= SUPPLIED TEXT =
Adding snapbuild_internal.h sounds like a good idea.

> At the end, I think that creating a contrib module and exposing those structs in
> internal_snapbuild.h make more sense (as compared to in core functions).
>

Fail enough. We can keep the module name as logicalinspect so that we
can extend it for other logical decoding/replication-related files in
the future.


--
With Regards,
Amit Kapila.



Re: Add contrib/pg_logicalsnapinspect

From
shveta malik
Date:
On Wed, Sep 11, 2024 at 4:21 PM Bertrand Drouvot
<bertranddrouvot.pg@gmail.com> wrote:
>
>
> Yeah, good idea. Done that way in v3 attached.
>

Thanks for the patch. +1 on the patch's idea. I have started
reviewing/testing it. It is WIP but please find few initial comments:

src/backend/replication/logical/snapbuild.c:

1)
+ fsync_fname("pg_logical/snapshots", true);

Should we use macros PG_LOGICAL_DIR and  PG_LOGICAL_SNAPSHOTS_DIR  in
ValidateSnapshotFile(), instead of hard coding the path


2)

= BRIEF =
Can you transcribe the patch discussion above, word for word, between "Adding snapbuild_internal.h sounds" and "Amit Kapila.", inclusive?

= DATASET RECORDS =
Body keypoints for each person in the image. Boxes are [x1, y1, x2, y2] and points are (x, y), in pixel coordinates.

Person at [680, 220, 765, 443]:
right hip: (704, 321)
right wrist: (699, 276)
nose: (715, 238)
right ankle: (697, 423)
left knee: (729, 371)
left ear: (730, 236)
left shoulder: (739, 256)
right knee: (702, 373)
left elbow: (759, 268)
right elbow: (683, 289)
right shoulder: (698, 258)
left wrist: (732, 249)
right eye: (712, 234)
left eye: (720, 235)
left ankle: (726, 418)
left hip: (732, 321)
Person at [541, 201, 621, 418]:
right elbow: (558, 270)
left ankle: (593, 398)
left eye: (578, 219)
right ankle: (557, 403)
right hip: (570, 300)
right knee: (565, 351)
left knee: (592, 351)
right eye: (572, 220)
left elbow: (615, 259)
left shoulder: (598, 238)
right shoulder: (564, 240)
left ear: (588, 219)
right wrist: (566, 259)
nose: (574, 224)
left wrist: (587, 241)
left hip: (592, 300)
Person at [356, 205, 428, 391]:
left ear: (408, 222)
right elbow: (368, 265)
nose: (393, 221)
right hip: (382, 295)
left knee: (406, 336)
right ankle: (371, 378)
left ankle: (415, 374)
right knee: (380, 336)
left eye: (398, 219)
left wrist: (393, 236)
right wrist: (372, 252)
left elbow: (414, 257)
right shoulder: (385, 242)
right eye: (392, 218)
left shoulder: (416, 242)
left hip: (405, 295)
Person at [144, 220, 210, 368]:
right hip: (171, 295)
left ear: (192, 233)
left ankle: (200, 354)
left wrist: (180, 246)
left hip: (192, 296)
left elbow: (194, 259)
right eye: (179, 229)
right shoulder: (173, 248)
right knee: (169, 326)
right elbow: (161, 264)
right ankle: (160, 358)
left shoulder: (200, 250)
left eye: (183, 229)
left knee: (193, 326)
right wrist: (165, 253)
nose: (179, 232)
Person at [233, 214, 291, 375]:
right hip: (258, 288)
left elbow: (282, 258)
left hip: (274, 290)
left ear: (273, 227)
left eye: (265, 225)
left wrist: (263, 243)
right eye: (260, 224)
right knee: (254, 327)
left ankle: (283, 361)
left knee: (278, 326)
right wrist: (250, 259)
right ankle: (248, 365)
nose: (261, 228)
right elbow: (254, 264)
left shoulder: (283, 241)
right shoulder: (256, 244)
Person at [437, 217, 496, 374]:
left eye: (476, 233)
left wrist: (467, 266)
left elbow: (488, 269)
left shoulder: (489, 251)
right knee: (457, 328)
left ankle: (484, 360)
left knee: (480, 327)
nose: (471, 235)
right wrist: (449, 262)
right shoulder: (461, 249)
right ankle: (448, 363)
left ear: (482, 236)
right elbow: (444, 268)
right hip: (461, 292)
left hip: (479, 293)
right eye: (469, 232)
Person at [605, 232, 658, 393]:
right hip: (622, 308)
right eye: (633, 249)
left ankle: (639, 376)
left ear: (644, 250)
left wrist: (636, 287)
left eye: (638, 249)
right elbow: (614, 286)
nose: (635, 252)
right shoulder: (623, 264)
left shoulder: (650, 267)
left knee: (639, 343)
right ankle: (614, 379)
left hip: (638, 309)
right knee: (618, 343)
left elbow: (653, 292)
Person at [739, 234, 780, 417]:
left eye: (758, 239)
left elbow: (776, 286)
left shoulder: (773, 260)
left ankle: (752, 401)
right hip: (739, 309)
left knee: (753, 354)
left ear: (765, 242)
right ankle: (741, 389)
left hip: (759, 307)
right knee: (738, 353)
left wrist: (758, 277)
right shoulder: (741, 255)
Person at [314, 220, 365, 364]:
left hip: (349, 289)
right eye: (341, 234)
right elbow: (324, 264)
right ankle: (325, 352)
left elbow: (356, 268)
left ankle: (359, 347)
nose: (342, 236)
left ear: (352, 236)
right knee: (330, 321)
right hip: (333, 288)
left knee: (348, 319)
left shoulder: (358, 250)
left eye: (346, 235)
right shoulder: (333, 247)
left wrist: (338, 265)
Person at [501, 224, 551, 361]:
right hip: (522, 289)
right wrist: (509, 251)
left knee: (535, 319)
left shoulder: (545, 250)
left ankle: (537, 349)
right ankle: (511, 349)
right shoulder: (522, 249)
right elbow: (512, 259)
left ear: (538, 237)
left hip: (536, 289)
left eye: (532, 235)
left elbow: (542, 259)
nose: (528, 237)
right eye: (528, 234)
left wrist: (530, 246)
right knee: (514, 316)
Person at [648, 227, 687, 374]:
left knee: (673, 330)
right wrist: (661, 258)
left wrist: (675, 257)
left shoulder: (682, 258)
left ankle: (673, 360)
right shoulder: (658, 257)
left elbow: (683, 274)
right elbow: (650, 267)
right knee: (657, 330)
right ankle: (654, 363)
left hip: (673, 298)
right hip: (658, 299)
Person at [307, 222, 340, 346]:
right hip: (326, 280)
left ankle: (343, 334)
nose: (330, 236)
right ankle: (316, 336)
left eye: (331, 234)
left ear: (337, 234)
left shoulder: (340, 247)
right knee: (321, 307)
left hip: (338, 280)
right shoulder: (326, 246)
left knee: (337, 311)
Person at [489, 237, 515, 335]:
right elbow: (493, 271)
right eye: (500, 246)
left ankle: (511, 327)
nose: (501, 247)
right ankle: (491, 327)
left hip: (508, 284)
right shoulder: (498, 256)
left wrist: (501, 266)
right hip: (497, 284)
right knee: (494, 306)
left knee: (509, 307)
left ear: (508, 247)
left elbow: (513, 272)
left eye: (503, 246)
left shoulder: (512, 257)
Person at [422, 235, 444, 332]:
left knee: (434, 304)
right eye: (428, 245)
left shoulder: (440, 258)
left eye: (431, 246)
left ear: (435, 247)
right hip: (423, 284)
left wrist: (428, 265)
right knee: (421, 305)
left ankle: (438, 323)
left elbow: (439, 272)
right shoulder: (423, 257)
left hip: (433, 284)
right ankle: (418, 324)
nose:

= EXERCISE RESULT =
Adding snapbuild_internal.h sounds like a good idea.

> At the end, I think that creating a contrib module and exposing those structs in
> internal_snapbuild.h make more sense (as compared to in core functions).
>

Fail enough. We can keep the module name as logicalinspect so that we
can extend it for other logical decoding/replication-related files in
the future.


--
With Regards,
Amit Kapila.